→ YOUR INSTRUCTIONS
Word for word, transcribe all the entries shown below.

── MATERIAL FOR THE TASK ──

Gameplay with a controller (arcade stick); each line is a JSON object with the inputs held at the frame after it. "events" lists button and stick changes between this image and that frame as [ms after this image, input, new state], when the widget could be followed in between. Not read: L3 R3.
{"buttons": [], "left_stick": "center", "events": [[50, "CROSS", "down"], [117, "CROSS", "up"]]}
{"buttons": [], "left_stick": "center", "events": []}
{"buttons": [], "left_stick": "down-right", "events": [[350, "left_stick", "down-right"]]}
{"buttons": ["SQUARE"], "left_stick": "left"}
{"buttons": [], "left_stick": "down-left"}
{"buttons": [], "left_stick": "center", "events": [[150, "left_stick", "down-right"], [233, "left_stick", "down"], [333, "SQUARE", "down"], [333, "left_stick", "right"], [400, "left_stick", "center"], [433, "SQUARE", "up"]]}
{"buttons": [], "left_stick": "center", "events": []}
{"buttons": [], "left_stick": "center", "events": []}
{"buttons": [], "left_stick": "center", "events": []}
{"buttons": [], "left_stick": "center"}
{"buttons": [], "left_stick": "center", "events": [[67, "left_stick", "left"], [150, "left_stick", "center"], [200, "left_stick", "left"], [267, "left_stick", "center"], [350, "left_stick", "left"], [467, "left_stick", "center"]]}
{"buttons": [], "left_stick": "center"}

───

→ EXERCISE RESULT
Gameplay with a controller (arcade stick); each line is a JSON object with the inputs held at the frame after it. "events" lists button and stick changes between this image and that frame as [ms after this image, input, new state], when the widget could be followed in between. Not read: L3 R3.
{"buttons": [], "left_stick": "center", "events": [[50, "CROSS", "down"], [117, "CROSS", "up"]]}
{"buttons": [], "left_stick": "center", "events": []}
{"buttons": [], "left_stick": "down-right", "events": [[350, "left_stick", "down-right"]]}
{"buttons": ["SQUARE"], "left_stick": "left"}
{"buttons": [], "left_stick": "down-left"}
{"buttons": [], "left_stick": "center", "events": [[150, "left_stick", "down-right"], [233, "left_stick", "down"], [333, "SQUARE", "down"], [333, "left_stick", "right"], [400, "left_stick", "center"], [433, "SQUARE", "up"]]}
{"buttons": [], "left_stick": "center", "events": []}
{"buttons": [], "left_stick": "center", "events": []}
{"buttons": [], "left_stick": "center", "events": []}
{"buttons": [], "left_stick": "center"}
{"buttons": [], "left_stick": "center", "events": [[67, "left_stick", "left"], [150, "left_stick", "center"], [200, "left_stick", "left"], [267, "left_stick", "center"], [350, "left_stick", "left"], [467, "left_stick", "center"]]}
{"buttons": [], "left_stick": "center"}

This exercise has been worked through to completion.